Photos: Ecotourism on the Rise

a.ehart · May 13, 2018 ·

By Anne Ehart

Photos by André Beganski and Anne Ehart

The New England Outdoor Center represents what optimists see as the future of Millinocket: ecotourism. Situated at the foot of Millinocket Lake, about 10 miles northwest of town, NEOC boasts a gorgeous view of Mount Katahdin and a year-round outdoor recreation business generating $2 million in revenue last year. Tourism and the creation of nearby Katahdin Woods and Waters National Monument, protecting 87,000 acres of land from logging, have been met with opposition by residents who have seen the timber industry as the driving economic force in the region. Skeptics don’t think the town can survive on tourism alone. Hopefuls, however, see the beauty of the Katahdin region as key to the area’s revival.

(Photo by Anne Ehart)

Mount Katahdin, meaning “The Greatest Mountain,” was named by the Penobscot Native Americans. Standing 5,270 feet, Katahdin is Maine’s tallest mountain and marks the northern end of the Appalachian Trail.

(Photo by André Beganski)

Steve Young, left, and Jeff Bustwick visit Maine from the Philadelphia area about five times a year, and enjoy the snowmobile trails surrounding NEOC. They also visit Katahdin Woods and Waters National Monument, which Gov. Paul LePage has, until recently, refused to mark with signage to direct visitors. (Related content: Maine, terrain and snowmobiles)
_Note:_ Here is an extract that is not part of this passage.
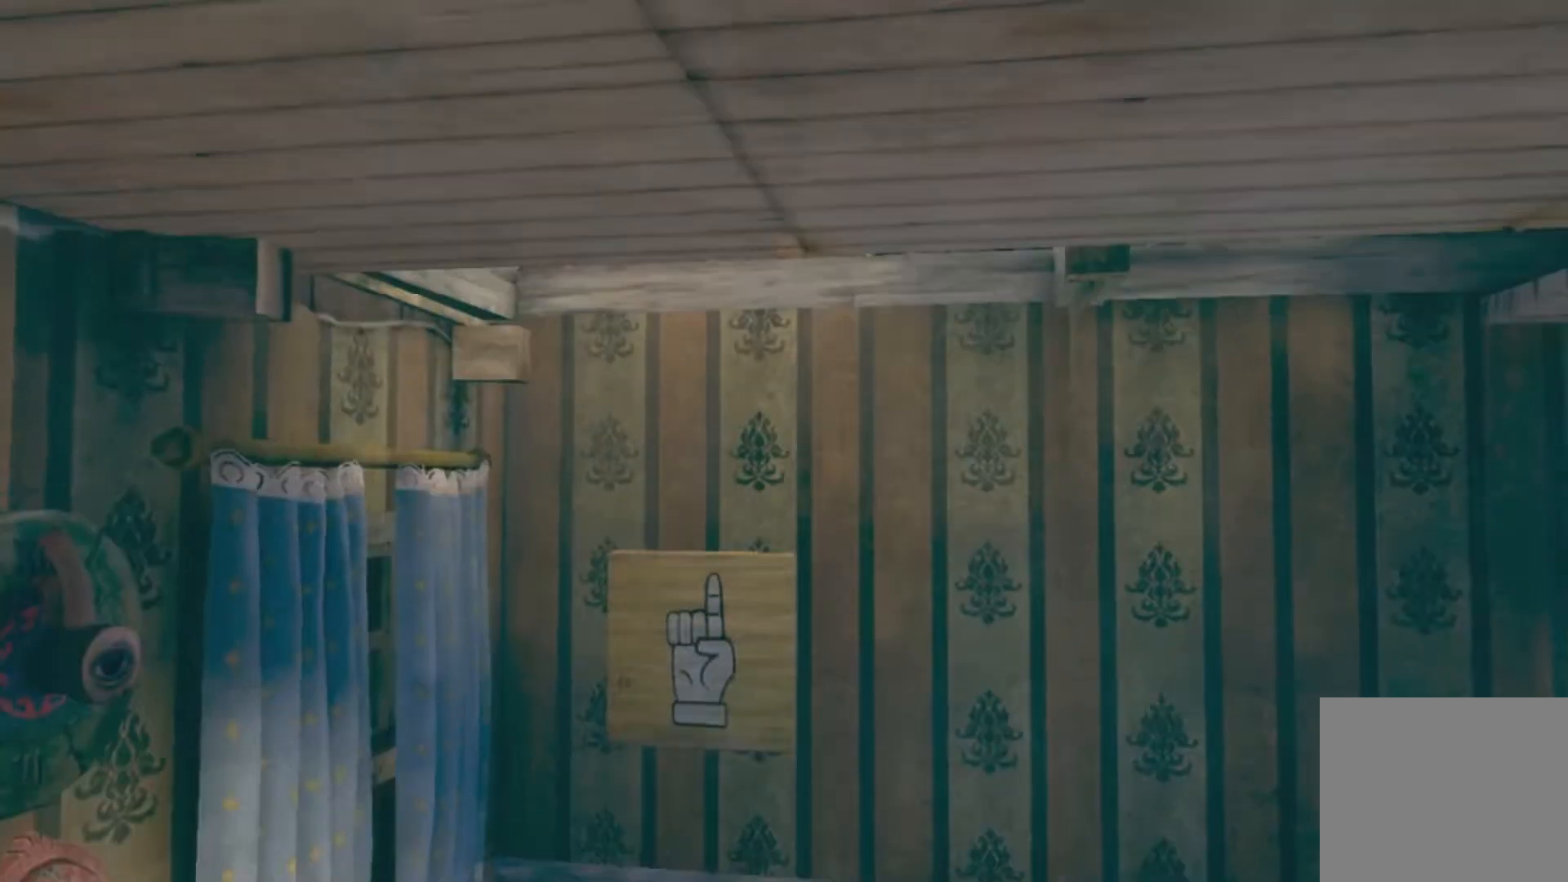
{"buttons": [], "right_stick": "center", "button_events": []}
“When I first went up there with my wife, and I know the state very well, I lived here and was a trucker for many years, I couldn’t find it,” said Bustwick. The Monument receives mixed reviews from locals, the main criticisms being that protecting the land takes 87,000 acres of trees away from commercial timber use. Despite resistance and lack of signage, the Monument recorded more than 30,000 visitors in its first year. (Related content: No signs point to Katahdin’s national monument)

(Photo by André Beganski)

Matt Polstein, founder and owner of NEOC, wouldn’t trade NEOC’s view of the Mount Katahdin for any coastal location he’s ever seen. He described the combination of attractions in the Katahdin region as a “rare phenomenon,” and thinks Millinocket can benefit. “If you want to succeed in tourism, you have to have something that somebody else doesn’t have, and what we have is an iconic mountain,” said Polstein. “We have that in addition to a world-class white water river on the Penobscot, with a world-class landlocked salmon fishery, with a gateway to a wild and scenic style river, the Allagash.” (Related content: Matt Polstein: Millinocket’s ecotourism champion)

(Photo by André Beganski)

The River Drivers Restaurant at NEOC has a view of Mount Katahdin so breathtaking, diners can be distracted from their meals. “People will go down and leave their dinner on the table and watch the sunset down there,” Polstein said of their lookout on the edge of Millinocket Lake. “When they talk about eating dinner here, it’s not just about food and service. It’s about an experience that really moves them.”

(Photo by Anne Ehart)

Trees are the lifeblood of a town with its roots in paper making. Of 59 species of trees in Maine, 39 have commercial value. Millinocket is hopeful it can capitalize on its greatest resource with the prospect of a cross-laminated timber company using the old mill site and creating  100 jobs.

(Photo by André Beganski)

Josh Stahl, a recreation guide at NEOC, was raised in Millinocket and feels that tourism is the pulse of Millinocket, after the mill shut in 2008. “The town really is only still surviving purely based on the fact that it’s the closest thing to Katahdin and the Penobscot River with rafting,” said Stahl. “It’s really tourism that keeps us alive.” With 48 full-time employees, and another 75 part-timers in the summer, Stahl said NEOC is the second largest employer in the area after the Millinocket Regional Hosptial.

(Photo by Anne Ehart)

NEOC guests can rent snowshoes to explore the resort’s trails on foot. NEOC maintains about 100 miles of the state’s 14,000 miles of snowmobile trail and is working on expanding its 16 miles of cross-country skiing trails.

(Photo by Anne Ehart)

Polstein’s Labrador Indy is known for wandering into guests’ cabins and scoring bacon. NEOC’s 20 cabins vary in size and can sleep a maximum of 145 people.

(Photo by Anne Ehart)

Polstein thinks Millinocket can have the best of both worlds, with tourism and timber harvesting side by side. “I think tourism has an opportunity here to coexist with whatever industrial opportunity the forest continues to provide,” said Polstein. “Those opportunities being sustainable, compatible, with a mixed-use environment.”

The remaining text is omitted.